EXERCISE REQUIREMENTS: Using the material below, print the line that contains "- id:: 63c66a16-9a5b-4115-a1fc-00cfcbf91c11", the line that contains "on Microsoft Azure.", and every line in between, exactly and nothing else.
────────────────────
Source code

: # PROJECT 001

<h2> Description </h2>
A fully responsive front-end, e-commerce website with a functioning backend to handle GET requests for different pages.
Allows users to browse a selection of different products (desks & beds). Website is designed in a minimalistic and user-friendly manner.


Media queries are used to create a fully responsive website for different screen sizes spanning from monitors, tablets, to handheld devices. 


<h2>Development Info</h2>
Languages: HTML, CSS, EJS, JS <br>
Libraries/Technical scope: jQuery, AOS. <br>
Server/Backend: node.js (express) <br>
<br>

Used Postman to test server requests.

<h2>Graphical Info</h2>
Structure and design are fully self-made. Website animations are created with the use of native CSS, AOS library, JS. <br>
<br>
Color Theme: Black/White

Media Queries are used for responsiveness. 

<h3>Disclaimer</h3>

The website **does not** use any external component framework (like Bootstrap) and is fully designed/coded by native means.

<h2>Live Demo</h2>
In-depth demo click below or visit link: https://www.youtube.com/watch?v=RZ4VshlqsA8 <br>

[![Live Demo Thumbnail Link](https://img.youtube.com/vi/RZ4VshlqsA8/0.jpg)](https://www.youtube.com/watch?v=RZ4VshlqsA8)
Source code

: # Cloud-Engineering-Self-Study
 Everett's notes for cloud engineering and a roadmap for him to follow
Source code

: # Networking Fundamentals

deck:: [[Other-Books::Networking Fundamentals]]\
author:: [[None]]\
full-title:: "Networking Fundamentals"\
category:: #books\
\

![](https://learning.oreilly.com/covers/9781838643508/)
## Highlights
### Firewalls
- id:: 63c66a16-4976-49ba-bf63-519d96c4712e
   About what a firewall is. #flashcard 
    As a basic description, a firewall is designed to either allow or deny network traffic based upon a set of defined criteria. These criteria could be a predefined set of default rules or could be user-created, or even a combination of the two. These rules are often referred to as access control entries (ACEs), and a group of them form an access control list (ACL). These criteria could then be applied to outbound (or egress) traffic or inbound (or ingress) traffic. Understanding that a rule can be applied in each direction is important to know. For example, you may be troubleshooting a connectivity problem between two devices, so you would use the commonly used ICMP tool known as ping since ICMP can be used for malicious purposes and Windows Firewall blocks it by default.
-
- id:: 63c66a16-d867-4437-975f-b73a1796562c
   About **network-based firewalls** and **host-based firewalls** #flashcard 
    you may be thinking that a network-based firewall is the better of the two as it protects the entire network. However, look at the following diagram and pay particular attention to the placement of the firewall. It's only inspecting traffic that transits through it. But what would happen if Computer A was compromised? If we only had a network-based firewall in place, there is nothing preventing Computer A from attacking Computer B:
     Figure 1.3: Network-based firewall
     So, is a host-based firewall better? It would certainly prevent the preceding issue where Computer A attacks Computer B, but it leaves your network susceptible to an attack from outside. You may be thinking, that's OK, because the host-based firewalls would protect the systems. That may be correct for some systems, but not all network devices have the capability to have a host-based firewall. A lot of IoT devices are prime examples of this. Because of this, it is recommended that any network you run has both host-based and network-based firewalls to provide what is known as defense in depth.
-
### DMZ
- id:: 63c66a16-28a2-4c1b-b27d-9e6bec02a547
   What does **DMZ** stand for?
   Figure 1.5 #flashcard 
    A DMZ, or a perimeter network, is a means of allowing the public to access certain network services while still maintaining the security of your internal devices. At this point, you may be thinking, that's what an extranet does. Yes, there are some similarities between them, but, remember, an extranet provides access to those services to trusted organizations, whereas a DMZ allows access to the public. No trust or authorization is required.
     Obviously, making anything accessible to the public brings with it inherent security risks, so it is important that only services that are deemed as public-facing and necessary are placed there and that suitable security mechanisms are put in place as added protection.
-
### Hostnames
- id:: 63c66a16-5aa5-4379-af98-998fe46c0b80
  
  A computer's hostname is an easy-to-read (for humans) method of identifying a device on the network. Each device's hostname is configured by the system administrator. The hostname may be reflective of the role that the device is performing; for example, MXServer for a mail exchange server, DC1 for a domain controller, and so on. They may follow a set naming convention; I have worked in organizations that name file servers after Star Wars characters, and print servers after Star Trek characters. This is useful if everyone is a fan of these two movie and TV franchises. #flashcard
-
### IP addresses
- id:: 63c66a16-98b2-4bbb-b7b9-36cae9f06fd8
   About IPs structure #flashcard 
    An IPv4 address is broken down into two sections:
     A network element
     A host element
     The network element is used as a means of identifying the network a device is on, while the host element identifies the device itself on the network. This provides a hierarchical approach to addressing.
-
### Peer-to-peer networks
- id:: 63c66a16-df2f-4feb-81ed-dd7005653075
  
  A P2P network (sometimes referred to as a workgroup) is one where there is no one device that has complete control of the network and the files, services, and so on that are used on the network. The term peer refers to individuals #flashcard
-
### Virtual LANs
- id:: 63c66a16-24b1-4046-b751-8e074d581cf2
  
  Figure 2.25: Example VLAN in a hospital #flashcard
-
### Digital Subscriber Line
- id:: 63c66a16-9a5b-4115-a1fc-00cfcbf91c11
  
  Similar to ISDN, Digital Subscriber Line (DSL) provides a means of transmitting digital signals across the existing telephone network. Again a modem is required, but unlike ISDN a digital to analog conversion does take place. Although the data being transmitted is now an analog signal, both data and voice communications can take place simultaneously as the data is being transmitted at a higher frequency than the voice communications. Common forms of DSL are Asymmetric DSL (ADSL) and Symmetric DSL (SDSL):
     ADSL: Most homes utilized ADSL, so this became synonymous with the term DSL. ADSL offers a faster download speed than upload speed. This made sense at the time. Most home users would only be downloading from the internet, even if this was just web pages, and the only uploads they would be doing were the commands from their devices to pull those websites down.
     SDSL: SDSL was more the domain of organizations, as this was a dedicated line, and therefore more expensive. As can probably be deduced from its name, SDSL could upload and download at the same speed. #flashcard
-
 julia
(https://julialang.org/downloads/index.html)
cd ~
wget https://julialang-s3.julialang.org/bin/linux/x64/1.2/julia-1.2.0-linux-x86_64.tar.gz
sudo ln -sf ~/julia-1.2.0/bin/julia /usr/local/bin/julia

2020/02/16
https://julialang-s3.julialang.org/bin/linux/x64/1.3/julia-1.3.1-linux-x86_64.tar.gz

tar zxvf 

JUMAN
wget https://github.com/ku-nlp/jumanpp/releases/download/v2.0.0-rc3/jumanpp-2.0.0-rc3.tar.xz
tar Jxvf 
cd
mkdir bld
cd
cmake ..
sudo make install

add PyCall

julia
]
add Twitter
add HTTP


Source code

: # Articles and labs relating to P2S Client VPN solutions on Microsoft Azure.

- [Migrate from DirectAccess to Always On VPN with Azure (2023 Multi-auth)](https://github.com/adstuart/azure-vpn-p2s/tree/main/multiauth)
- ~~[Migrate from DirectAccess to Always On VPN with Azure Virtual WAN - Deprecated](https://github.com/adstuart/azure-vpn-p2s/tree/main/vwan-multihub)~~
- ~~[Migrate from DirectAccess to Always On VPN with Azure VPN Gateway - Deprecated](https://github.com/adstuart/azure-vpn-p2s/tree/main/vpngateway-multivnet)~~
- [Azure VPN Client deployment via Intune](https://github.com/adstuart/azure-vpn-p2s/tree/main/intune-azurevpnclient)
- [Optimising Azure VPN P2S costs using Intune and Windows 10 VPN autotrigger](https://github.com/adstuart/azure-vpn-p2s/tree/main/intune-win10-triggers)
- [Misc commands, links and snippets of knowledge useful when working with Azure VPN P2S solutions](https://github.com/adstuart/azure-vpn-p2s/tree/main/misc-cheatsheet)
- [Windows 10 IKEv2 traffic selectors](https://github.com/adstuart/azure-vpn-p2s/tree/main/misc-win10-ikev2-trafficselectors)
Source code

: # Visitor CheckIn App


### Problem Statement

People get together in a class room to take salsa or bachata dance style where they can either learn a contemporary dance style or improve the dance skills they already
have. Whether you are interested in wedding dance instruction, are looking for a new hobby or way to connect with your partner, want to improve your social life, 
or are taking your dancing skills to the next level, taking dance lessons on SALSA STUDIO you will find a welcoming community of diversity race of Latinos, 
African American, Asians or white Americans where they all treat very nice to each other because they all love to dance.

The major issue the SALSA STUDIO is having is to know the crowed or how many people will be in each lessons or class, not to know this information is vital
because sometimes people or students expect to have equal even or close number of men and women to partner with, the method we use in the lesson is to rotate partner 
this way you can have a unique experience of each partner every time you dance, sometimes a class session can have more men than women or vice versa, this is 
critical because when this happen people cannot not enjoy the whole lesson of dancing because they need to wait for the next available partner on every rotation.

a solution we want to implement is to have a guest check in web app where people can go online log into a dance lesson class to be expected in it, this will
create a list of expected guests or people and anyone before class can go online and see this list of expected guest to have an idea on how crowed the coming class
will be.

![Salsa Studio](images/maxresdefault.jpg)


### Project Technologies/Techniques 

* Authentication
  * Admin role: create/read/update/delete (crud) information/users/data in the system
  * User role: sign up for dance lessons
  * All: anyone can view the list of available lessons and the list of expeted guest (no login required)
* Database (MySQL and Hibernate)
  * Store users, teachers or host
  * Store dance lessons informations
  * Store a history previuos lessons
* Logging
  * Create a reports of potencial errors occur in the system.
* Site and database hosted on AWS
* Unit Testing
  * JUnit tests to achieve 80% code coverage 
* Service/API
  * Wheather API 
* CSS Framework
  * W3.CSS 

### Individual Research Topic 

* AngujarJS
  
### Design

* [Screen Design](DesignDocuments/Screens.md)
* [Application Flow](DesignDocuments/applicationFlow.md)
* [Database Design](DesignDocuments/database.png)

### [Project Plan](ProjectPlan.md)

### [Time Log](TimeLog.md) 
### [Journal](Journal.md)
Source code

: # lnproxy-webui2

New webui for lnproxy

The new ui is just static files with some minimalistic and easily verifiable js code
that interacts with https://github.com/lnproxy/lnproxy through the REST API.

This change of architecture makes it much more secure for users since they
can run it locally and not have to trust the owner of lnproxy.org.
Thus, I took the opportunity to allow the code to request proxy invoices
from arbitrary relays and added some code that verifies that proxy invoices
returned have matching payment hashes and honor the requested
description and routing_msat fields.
────────────────────
EXPECTED ANSWER:
- id:: 63c66a16-9a5b-4115-a1fc-00cfcbf91c11
  
  Similar to ISDN, Digital Subscriber Line (DSL) provides a means of transmitting digital signals across the existing telephone network. Again a modem is required, but unlike ISDN a digital to analog conversion does take place. Although the data being transmitted is now an analog signal, both data and voice communications can take place simultaneously as the data is being transmitted at a higher frequency than the voice communications. Common forms of DSL are Asymmetric DSL (ADSL) and Symmetric DSL (SDSL):
     ADSL: Most homes utilized ADSL, so this became synonymous with the term DSL. ADSL offers a faster download speed than upload speed. This made sense at the time. Most home users would only be downloading from the internet, even if this was just web pages, and the only uploads they would be doing were the commands from their devices to pull those websites down.
     SDSL: SDSL was more the domain of organizations, as this was a dedicated line, and therefore more expensive. As can probably be deduced from its name, SDSL could upload and download at the same speed. #flashcard
-
 julia
(https://julialang.org/downloads/index.html)
cd ~
wget https://julialang-s3.julialang.org/bin/linux/x64/1.2/julia-1.2.0-linux-x86_64.tar.gz
sudo ln -sf ~/julia-1.2.0/bin/julia /usr/local/bin/julia

2020/02/16
https://julialang-s3.julialang.org/bin/linux/x64/1.3/julia-1.3.1-linux-x86_64.tar.gz

tar zxvf 

JUMAN
wget https://github.com/ku-nlp/jumanpp/releases/download/v2.0.0-rc3/jumanpp-2.0.0-rc3.tar.xz
tar Jxvf 
cd
mkdir bld
cd
cmake ..
sudo make install

add PyCall

julia
]
add Twitter
add HTTP


Source code

: # Articles and labs relating to P2S Client VPN solutions on Microsoft Azure.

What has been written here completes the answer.